Japon modelinin ya da Japon kalkınmasının Osmanlılar arasında büyük bir merak uyandırdığını söylemek mümkündür. Arap harfli Türkçe eserler incelendiğinde 1890’lardan 1928 yılına kadar Japonya ile ilgili yaklaşık 55 adet kitabın kaleme alındığı görülecektir.

Bu eserler toplumun Japonya algısının oluşmasında büyük bir katkıya sahiptir. Günümüze kadar uzanan Japon sempatisinin en önemli kaynaklarından biri de Büyük Türk şairi Mehmet Akif Ersoy’un, Safahat’ın ikinci kitabı olarak yayımladığı Süleymaniye Kürsüsünde adlı eseridir. Ersoy bu kitabında Japonya’dan ve Japonlardan büyük bir övgüyle bahseder.

Japonya’yı hiç görmemiş olan şairin, Japonya ve Japonlar hakkındaki bilgileri esas olarak dostu Kadı Abdürreşit İbrahim Efendi’den aldığı bilinmekte olup İbrahim, Japonya konusunda Akif’e kaynaklık eden en önemli şahsiyettir.[1]

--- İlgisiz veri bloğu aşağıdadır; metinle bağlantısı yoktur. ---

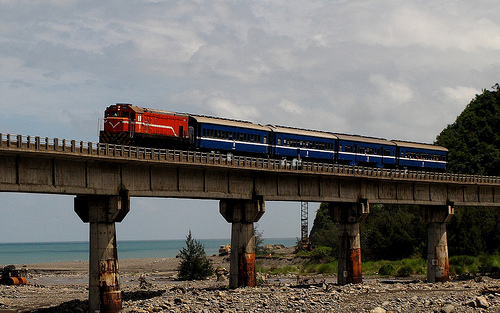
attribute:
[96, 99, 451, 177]
train — blue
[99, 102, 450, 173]
train — blue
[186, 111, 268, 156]
passenger cars — blue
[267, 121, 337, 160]
passenger cars — blue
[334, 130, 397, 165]
passenger cars — blue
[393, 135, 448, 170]
passenger cars — blue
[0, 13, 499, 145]
clouds — white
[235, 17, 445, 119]
clouds — white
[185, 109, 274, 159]
car — blue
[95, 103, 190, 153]
engine — red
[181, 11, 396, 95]
clouds — white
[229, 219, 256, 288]
pillar — steel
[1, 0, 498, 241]
grey sky — cloudy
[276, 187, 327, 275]
tower — radio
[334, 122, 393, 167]
train — blue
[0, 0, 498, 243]
sky — cloudy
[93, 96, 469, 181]
train — blue, long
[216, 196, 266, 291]
post — metal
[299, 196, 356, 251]
tower — metal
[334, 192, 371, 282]
post — metal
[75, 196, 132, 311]
post — metal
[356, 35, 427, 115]
clouds — white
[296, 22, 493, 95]
sky — blue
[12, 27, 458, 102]
sky — blue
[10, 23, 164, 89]
sky — blue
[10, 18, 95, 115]
sky — blue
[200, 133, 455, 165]
stripe — white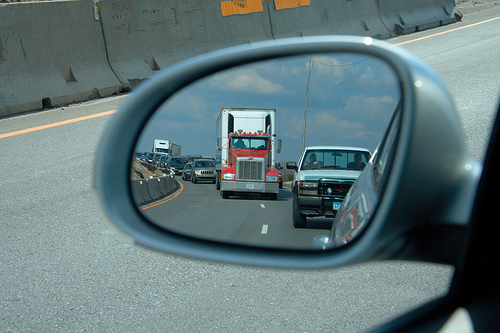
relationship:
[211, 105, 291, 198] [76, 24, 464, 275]
semi in mirror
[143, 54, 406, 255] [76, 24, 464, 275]
reflection in mirror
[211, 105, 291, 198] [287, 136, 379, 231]
semi behind car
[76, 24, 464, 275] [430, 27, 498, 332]
mirror on side of car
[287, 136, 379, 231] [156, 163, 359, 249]
car next to road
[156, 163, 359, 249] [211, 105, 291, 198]
road underneath semi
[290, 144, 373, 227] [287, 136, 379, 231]
car on car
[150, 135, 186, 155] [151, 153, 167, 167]
truck behind car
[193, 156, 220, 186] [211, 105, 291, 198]
car behind semi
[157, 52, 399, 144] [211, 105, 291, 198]
sky behind semi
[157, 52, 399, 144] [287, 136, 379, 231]
sky behind car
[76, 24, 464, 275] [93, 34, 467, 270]
mirror on side of mirror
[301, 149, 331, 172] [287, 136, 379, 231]
man in car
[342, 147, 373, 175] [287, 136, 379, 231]
man in car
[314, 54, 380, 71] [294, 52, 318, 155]
electrical wire on pole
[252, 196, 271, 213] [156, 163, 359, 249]
line on road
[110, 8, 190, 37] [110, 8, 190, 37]
graffiti on graffiti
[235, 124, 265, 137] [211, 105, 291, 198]
pipe on semi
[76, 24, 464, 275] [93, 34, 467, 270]
mirror on mirror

Hiç şüphesiz, dönemin asker aydınlarından olan ve 1904-1905 Rus-Japon Savaşına gözlemci sıfatıyla katılmış Pertev Demirhan’ın anlattıkları da Akif’i ayrıca etkilemiştir. İbrahim gibi Pertev Paşa’da Osmanlı-Japon ilişkilerinde önemli roller oynamış, ayrıca gayriresmî olarak iki ülke arasındaki temaslarda aracı olmuştur. Bu iki önemli şahsiyetten başka Akif’i Japonya konusunda etkileyen bir başka kişi de Japon Müslümanlardan Hasan Hatano Uho’dur.

İki dünya savaşı arası dönemde tüm Asya’yı Japonya’nın liderliği altında birleştirmeyi amaçlayan Japon milliyetçilerden biri olan Hatano, Japon Büyük Asyacılık (Pan Asyacılık) fikrinin İslam dünyasındaki en önemli propagandistlerindendir.

Büyük Asyacıların manifestosu niteliğindeki “Asya Tehlike’de” başlıklı kitap onun adıyla basılmış ve Abdürreşit İbrahim ve Muhammed Himi Nakao[2] tarafından Osmanlıcaya çevrilmiştir. [3] 

Japon Profesör Misawa Nobuo’dan aldığımız şifahi bilgiye göre bu kitap aslında Hint Müslümanlarından Muhammed Barakatullah tarafından kaleme alınmış ancak İngilizlerin takibatına uğrayacağı endişesiyle Uho’nun adıyla yayımlanmıştır.

Misawa’ya göre Cumhuriyetin ilk yıllarında Türkiye’ye de gelen ve hatta bir süre tutuklu kalan Uho Mehmet Akif ile de tanışmaktadır.İşte bu kaynaklardan beslenen Akif’in Süleymaniye Kürsüsünde adlı eserinde yer alan Japonya hakkındaki övgü dolu mısralar, Osmanlı döneminden günümüze kadar uzanan süreçte Türk kamuoyundaki Japonya sempatisinin kaynaklarından birini oluşturur.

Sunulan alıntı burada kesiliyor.